Jacoby Ellsbury is not a terrible ballplayer, but he is an extremely overpaid one. He is useful as a fourth or fifth outfielder who is no longer the offensive threat he once was, but who can still field reasonably well, has some speed left and is a left-handed bat on a team that tilts heavily to the right side. He would be a good player to sign in spring training to a one or two year deal for two or three, or even five, million dollars per year. Unfortunately, the Yankees owe him more than $21 million per year from 2018-2020.
Ellsbury is not worth the money the Yankees are paying him, but he is also a reminder of the bad old days of the first part of the decade when the Yankees were perpetually deluding themselves and trying to squeeze one more championship out of an aging talent base. Ellsbury was also signed by the Yankees in the 2013-4 offseason as it was becoming clear that Robinson Cano, a much more talented and valuable player, was going to leave the Yankees and sign a huge contract with the Mariners. Ellsbury was signed in no small part to assuage the anger of a Yankee fan base that was upset to see the Yankees make no meaningful effort to sign Cano. Moreover, Ellsbury was redundant from the moment he signed the contract because the Yankees already had Brett Gardner, a player of similar abilities and a similar skill set, but who cost a lot less money. Even when they were both contributing to the Yankees, like in 2014, the Yankees didn’t need two leadoff hitter types in the same outfield.

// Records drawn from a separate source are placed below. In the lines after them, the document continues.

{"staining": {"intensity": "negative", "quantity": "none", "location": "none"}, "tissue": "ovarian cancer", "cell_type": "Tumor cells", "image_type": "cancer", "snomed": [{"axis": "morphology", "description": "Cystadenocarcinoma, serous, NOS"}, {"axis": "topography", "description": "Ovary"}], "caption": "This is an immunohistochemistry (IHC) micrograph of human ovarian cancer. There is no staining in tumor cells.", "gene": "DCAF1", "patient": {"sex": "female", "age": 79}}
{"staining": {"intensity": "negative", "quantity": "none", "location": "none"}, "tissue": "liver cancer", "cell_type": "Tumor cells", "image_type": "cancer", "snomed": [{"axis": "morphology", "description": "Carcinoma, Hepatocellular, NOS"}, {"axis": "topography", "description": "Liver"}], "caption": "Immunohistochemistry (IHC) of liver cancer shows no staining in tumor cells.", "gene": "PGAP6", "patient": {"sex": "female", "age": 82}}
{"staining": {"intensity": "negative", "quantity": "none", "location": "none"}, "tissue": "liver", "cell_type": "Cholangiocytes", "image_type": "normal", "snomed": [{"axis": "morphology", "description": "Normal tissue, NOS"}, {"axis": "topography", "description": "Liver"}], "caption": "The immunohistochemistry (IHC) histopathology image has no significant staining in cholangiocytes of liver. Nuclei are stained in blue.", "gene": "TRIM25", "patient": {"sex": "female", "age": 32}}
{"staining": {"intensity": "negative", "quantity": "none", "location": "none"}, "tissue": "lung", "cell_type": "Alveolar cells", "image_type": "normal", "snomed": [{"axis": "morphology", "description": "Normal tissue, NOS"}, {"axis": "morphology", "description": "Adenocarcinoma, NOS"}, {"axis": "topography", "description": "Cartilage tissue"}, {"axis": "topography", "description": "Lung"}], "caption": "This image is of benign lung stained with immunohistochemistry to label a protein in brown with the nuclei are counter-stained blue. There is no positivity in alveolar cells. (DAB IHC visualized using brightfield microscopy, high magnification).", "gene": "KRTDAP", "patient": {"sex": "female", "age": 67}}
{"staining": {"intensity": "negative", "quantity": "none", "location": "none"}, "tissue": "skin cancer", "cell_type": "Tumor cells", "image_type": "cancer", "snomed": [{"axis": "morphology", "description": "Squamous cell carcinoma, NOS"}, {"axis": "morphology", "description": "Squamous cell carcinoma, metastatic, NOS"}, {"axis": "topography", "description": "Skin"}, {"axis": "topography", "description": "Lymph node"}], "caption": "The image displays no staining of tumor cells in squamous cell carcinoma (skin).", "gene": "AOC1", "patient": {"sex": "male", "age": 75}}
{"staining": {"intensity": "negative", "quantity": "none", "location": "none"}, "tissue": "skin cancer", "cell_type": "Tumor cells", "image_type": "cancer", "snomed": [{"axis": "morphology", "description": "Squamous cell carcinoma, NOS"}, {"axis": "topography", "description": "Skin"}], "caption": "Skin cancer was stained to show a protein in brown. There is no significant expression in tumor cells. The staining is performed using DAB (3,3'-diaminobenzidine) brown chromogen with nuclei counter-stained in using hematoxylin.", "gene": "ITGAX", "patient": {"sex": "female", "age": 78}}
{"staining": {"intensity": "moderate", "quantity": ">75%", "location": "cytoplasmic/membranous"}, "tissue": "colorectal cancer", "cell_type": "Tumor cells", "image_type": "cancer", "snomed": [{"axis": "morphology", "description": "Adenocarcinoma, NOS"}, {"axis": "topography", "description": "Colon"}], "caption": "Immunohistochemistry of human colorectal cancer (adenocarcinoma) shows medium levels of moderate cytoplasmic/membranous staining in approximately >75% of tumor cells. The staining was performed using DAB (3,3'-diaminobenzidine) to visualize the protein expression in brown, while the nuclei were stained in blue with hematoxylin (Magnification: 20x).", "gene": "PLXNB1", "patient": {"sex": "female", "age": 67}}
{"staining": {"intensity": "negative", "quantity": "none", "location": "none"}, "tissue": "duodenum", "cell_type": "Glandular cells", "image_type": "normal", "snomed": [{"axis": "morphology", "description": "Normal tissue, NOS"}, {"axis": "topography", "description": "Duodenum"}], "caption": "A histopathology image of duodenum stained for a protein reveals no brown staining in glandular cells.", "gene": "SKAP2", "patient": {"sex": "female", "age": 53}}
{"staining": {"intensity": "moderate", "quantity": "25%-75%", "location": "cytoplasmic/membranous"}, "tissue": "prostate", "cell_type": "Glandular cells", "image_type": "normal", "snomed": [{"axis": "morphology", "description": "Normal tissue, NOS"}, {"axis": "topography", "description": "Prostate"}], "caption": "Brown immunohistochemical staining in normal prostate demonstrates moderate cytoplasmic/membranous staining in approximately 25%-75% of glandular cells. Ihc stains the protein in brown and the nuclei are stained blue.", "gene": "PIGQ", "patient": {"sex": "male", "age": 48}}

This background contributes to a rancor that many Yankee fans feel towards Ellsbury, one that is exacerbated by his apparent unwillingness to waive his no trade clause. The Yankees have not given up on moving Ellsbury, but finding a taker for him, and for his contract, will not be easy. It is likely that if the Yankees trade him they will have to absorb most of his contract, which will count towards the luxury tax, or that they will have to include a more valuable player to make Ellsbury more palatable to wherever they send him.
Both of these approaches could be mistakes, but the second one would be a bigger one. There is a danger of over-reacting to the Ellsbury problem. This is a fourth outfielder who can play center and bats left-handed. He may be blocking a better player, like Clint Frazier, but if any of the starting outfielder/DH types are out for more than a few days, or if Hicks begins to slump badly, it is likely that Frazier will be called up anyway. Moreover, it is very unlikely that unless he has big comeback this season, Ellsbury will be on any postseason rosters. Thus, Ellsbury is no longer very good, but he is not in a position to do much damage. It is unlikely that the Yankees will lose the division because their fourth outfielder, while at least average for that role, is overpaid, but much more likely that, for example, trading one of their relievers, to make a salary dump of Ellsbury more attractive to another team, could come back to hurt the team.
The Yankees would have a real problem if they were expecting Ellsbury to play every day in centerfield and bat leadoff, but that is no longer his role. As bad as Ellsbury’s contract is, a player who can still play center adequately, get on base 35% of the time and steal bases at an extremely high success rate, all things Ellsbury did last year, is still valuable-not worth $21 million a year, but useful nonetheless. If Aaron Hicks slumps or needs a rest, there are worse fourth outfielder options than Ellsbury.
I never liked the Ellsbury signing when it happened for the same reasons most people didn’t, but that bell cannot be unrung. Continuing to be sufficiently upset about it that the team makes a rash decision would compound that initial mistake. The Yankees should, and probably are, listening to anybody who wants to trade for Ellsbury, although there may not be any team that fits into that category.
The Yankees face a decision regarding Ellsbury. They can either become obsessed with his bad contract and package him and probably other more valuable players in an elaborate salary dump, or recognize that he is an overpaid, but decent fourth outfielder. Many teams have won championships with fourth outfielders who are worse than Ellsbury. Additionally, many teams have benefited from experienced players like Ellsbury supplementing a younger core. Ellsbury is overpaid, a reminder of an unpleasant period in Yankee history and no longer the player he once was. The Yankees and their fans can focus on that, or accept that they have a player on the bench with some interesting tools who might steal a big base, start a rally or make a nice play in center in a big game before 2018 is over.